Khadija Saye, Courtesy of Jealous Gallery and The Studio of Nicola Green

LONDON — An artwork by Khadija Saye, a 24-year-old British artist who died in the Grenfell Tower fire here last Wednesday, will be hanging in the memorial space of Tate Britain. “Sothiou” (2017) is a silk-screen print of one of Ms. Saye’s photographs in the series “Dwellings: in this space we breathe,” currently showing in the Diaspora Pavilion of the Venice Biennale.

Andrew Wilson, a Tate senior curator in modern and contemporary British art, said in an email that the display, which began on Tuesday in the small memorial gallery, “celebrates the leap that Khadija made with this work and might also stand in some way as a means to remember her and her neighbors in the community in Grenfell Tower who were tragically killed.”

Ms.
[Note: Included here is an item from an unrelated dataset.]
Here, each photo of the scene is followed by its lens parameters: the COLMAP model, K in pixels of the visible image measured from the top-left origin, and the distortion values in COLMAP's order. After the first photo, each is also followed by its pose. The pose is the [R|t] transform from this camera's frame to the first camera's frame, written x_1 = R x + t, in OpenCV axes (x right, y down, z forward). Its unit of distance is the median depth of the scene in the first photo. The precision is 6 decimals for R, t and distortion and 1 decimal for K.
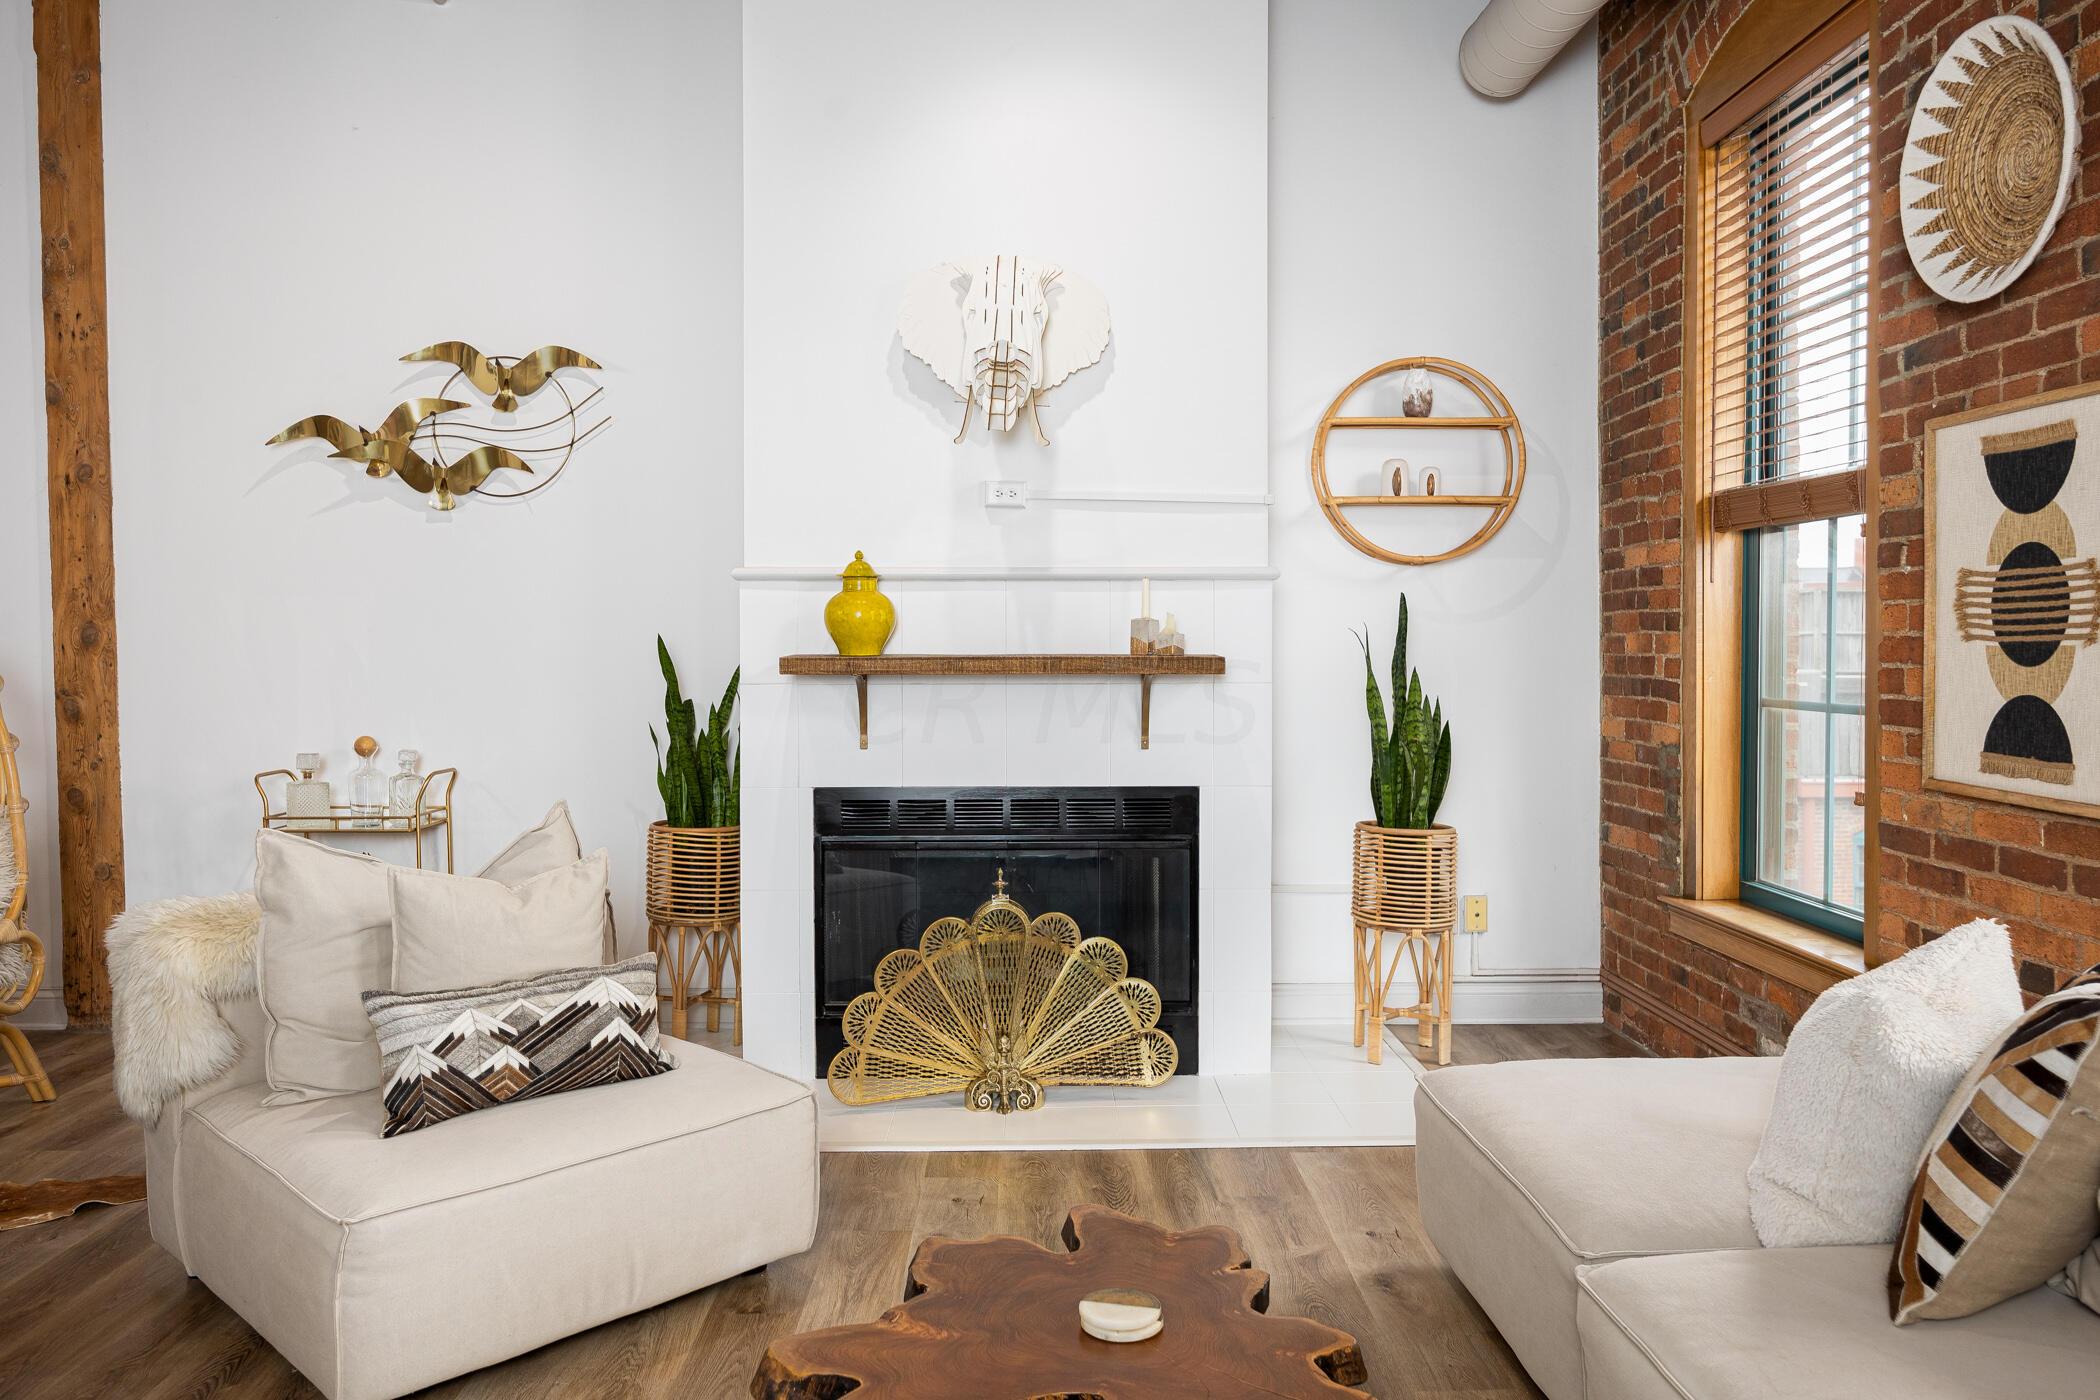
lens RADIAL K [[1512.8, 0, 1045.6], [0, 1512.8, 697.1], [0, 0, 1]] dist [-0.012994, 0.010065]
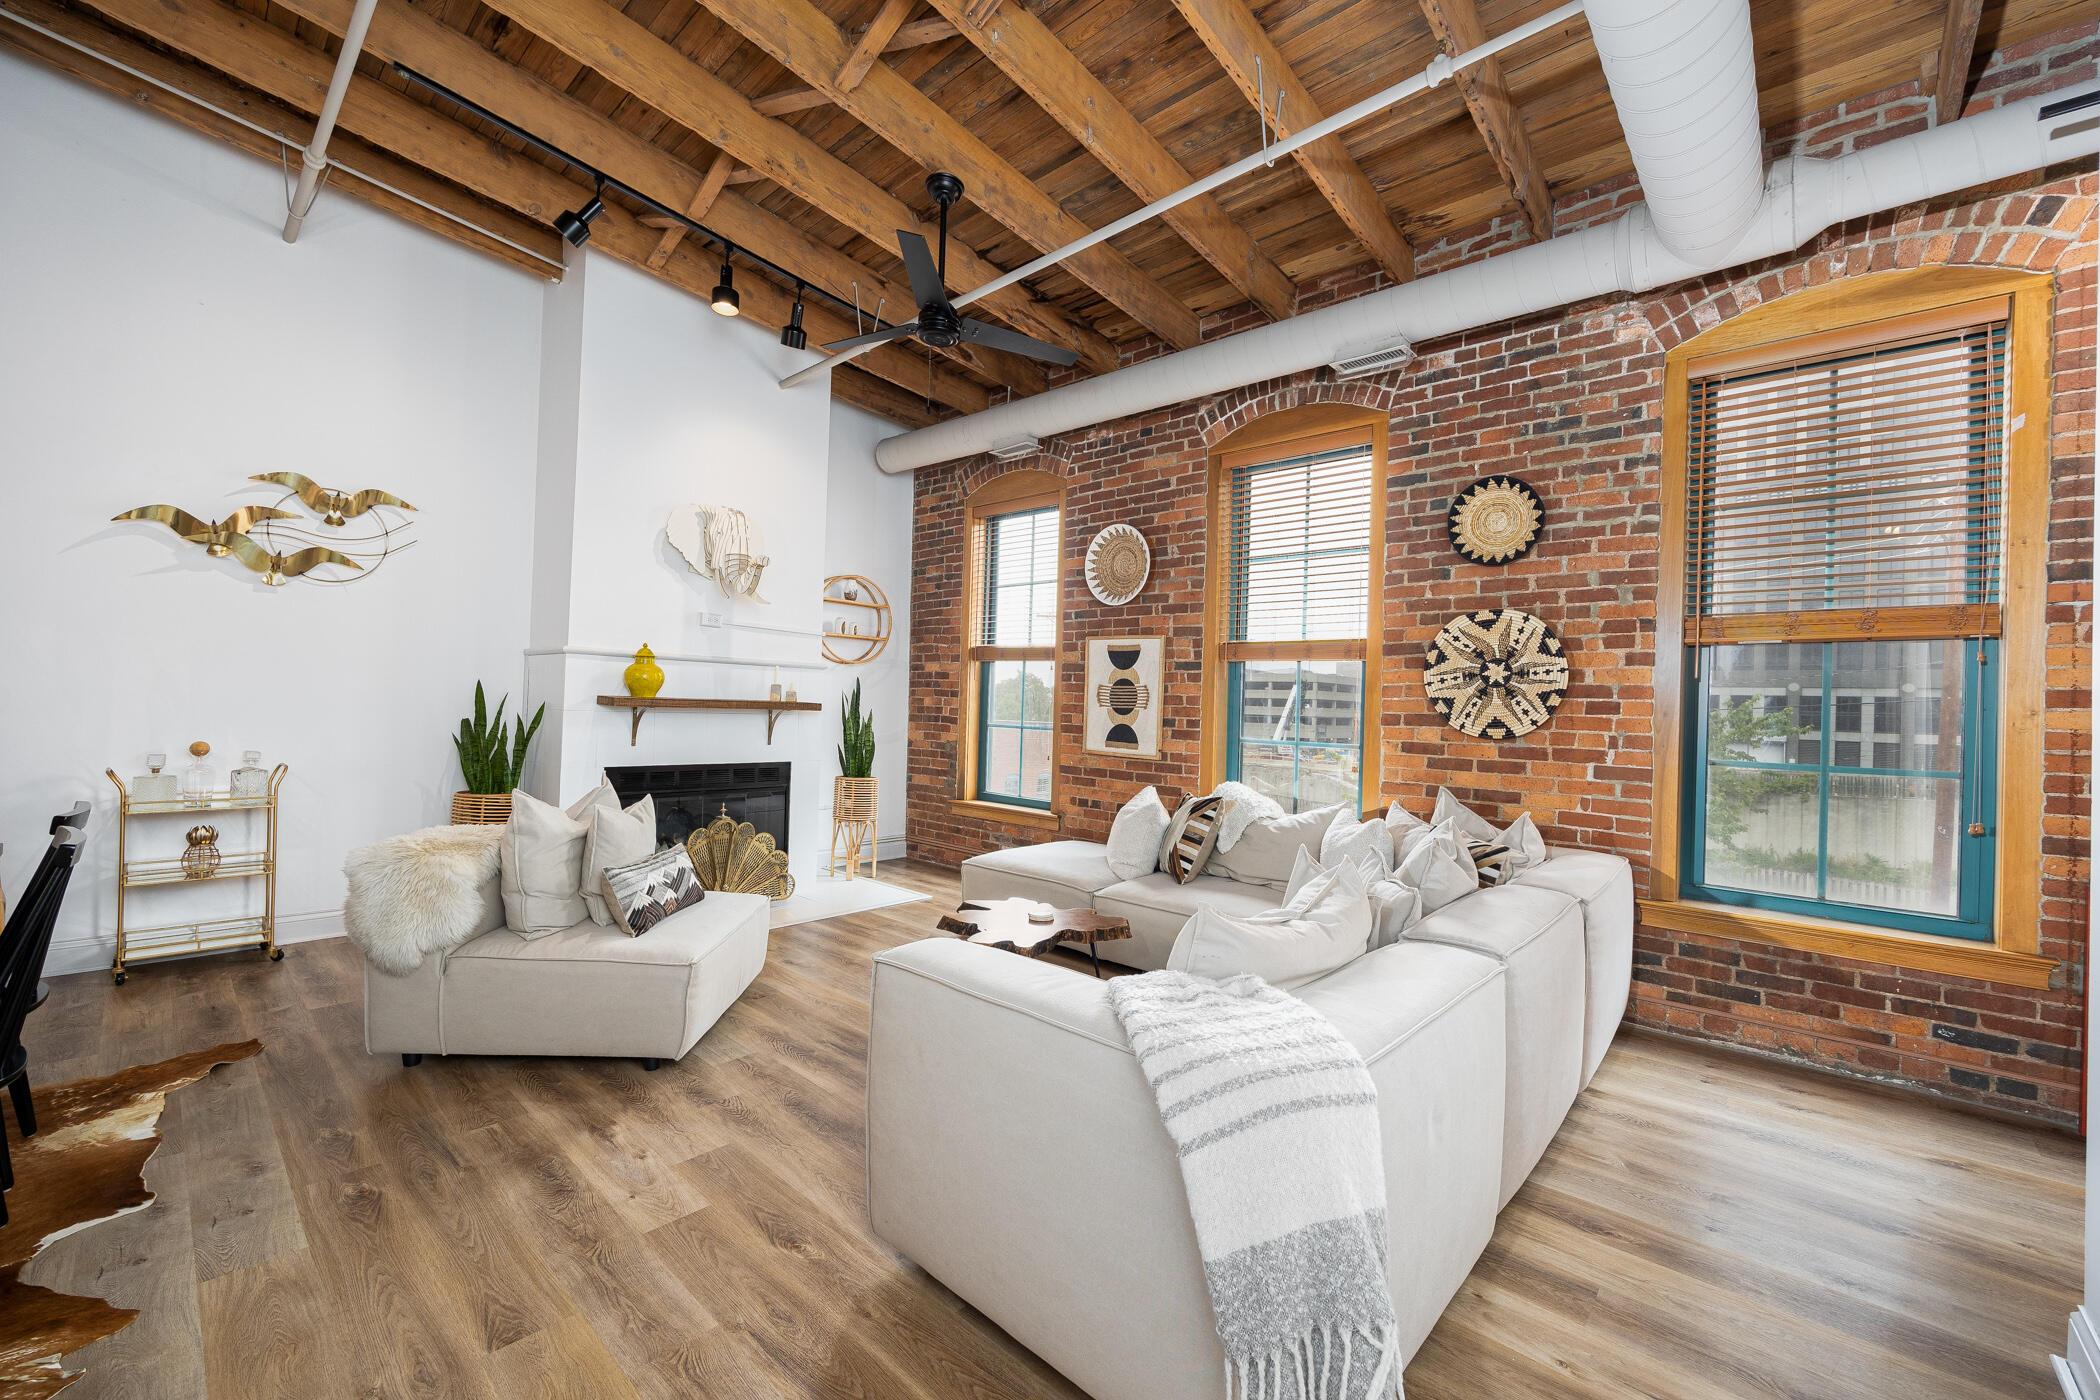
lens RADIAL K [[835.1, 0, 1042.4], [0, 835.1, 699.9], [0, 0, 1]] dist [-0.003568, -0.000943]
pose [[0.682905, 0.029527, 0.729910, -0.542592], [-0.010665, 0.999479, -0.030454, 0.002825], [-0.730429, 0.013012, 0.682864, -0.094207]]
Saye, who was born and grew up in Britain, was a photographic artist whose subject was often her Gambian heritage. “Her work was all portrait based, and most of it is highly personal, which is pretty brave for someone of that age,” said David A. Bailey, the co-curator of the Diaspora Pavilion, which is showing pieces by 12 British-based emerging artists, as well as their mentors, through Nov. 26.

The Diaspora program was founded two years ago by Mr. Bailey and the portrait artist Nicola Green to help racially and culturally diverse emerging artists and curators. Ms. Green, who met Ms. Saye three years ago while on a selection committee for an exhibition, said she was immediately drawn to her photographs and to the artist.

“Her self-portraits explore spiritual Gambian practices and a deep urge to find solace in a higher power,” Ms. Green said, adding that Ms. Saye was the youngest artist in the exhibition. “It’s extremely powerful work; her strength of spirit is palpable.”

The biennale brought critical attention to Ms. Saye’s work. “Khadija Saye makes gorgeous wet collodion tintypes in which this haunting 19th-century photographic process heaps poetry and sadness onto her imagery,” Waldemar Januszczak wrote in The Sunday Times. It also brought requests to buy her work and interest from galleries, Ms. Green said.

But Ms. Saye was still virtually unknown, Mr. Bailey said. Now, he added, “everyone is talking about her around the world.”